The shift is harming all involved as teachers scramble to adapt content for online platforms, parents juggle work responsibilities (if not enduring unemployment) with caring for and educating their own children, and students face isolation, anxiety and fears of an uncertain future while grades drastically slip. The Houston Independent School District (HISD) — the state’s largest school system — alarmingly confirmed that 42% of its students failed one or more classes in the first grading period of the fall as students struggled to adjust to online learning forced by the pandemic.
And no matter how much finger-pointing and “fake media” claims President Trump has made, mass media continues to be the up-to-the-minute breaking news superhighway between life, death and politics as we know it.
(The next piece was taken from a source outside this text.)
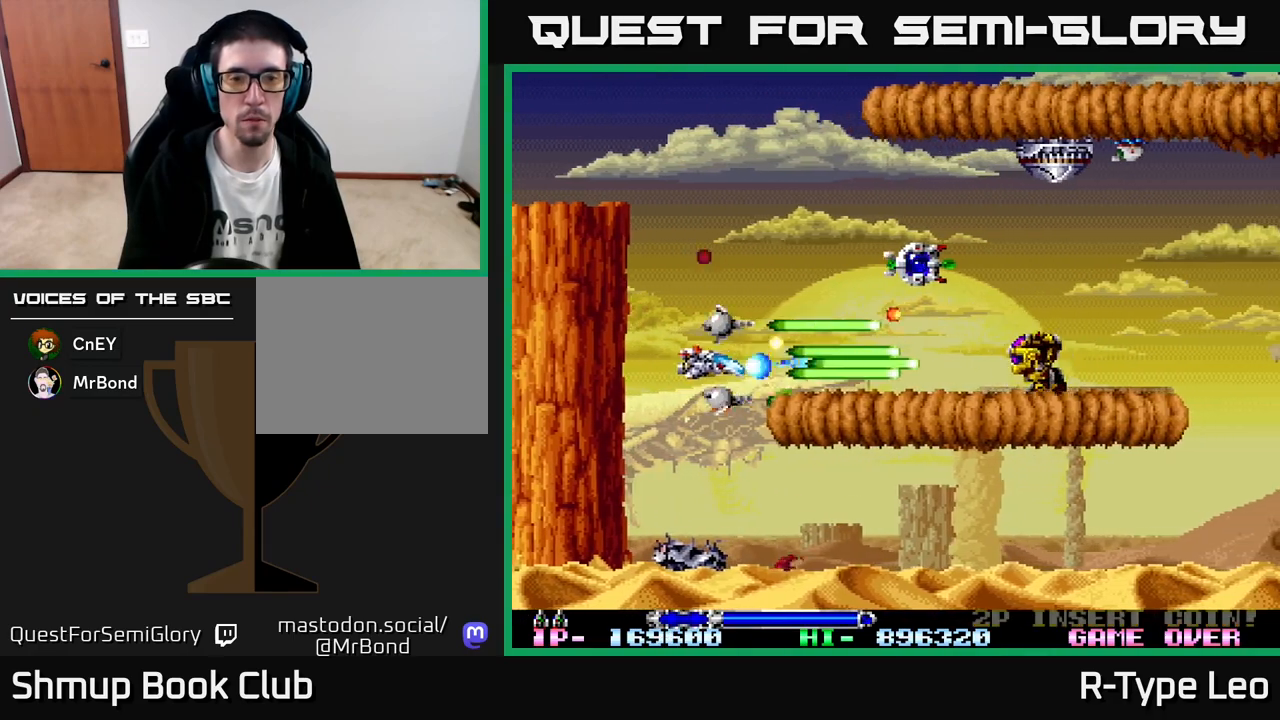
{"buttons": [], "left_stick": "center", "events": [[17, "DPAD_UP", "down"], [100, "DPAD_LEFT", "up"], [167, "DPAD_UP", "up"]]}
According to Nielsen ratings, 24-hour cable news networks like CNN, MSNBC and Fox News saw their biggest viewership in recent years, and social media remained a dominant force with helping to promote health guidelines, like Houston’s “Mask Up” campaign, in addition to “Souls to the Polls” pushes.
2020 has seen widespread unrest, from social injustice, police brutality and unprecedented death tolls, and a “disturbance of the six elements” remain front and center. One may ask, what caused the shift of the elements this cycle? Could it be a day in November 2016 when a self-absorbed “Celebrity Apprentice” real estate mogul became leader of the free world? Think about it.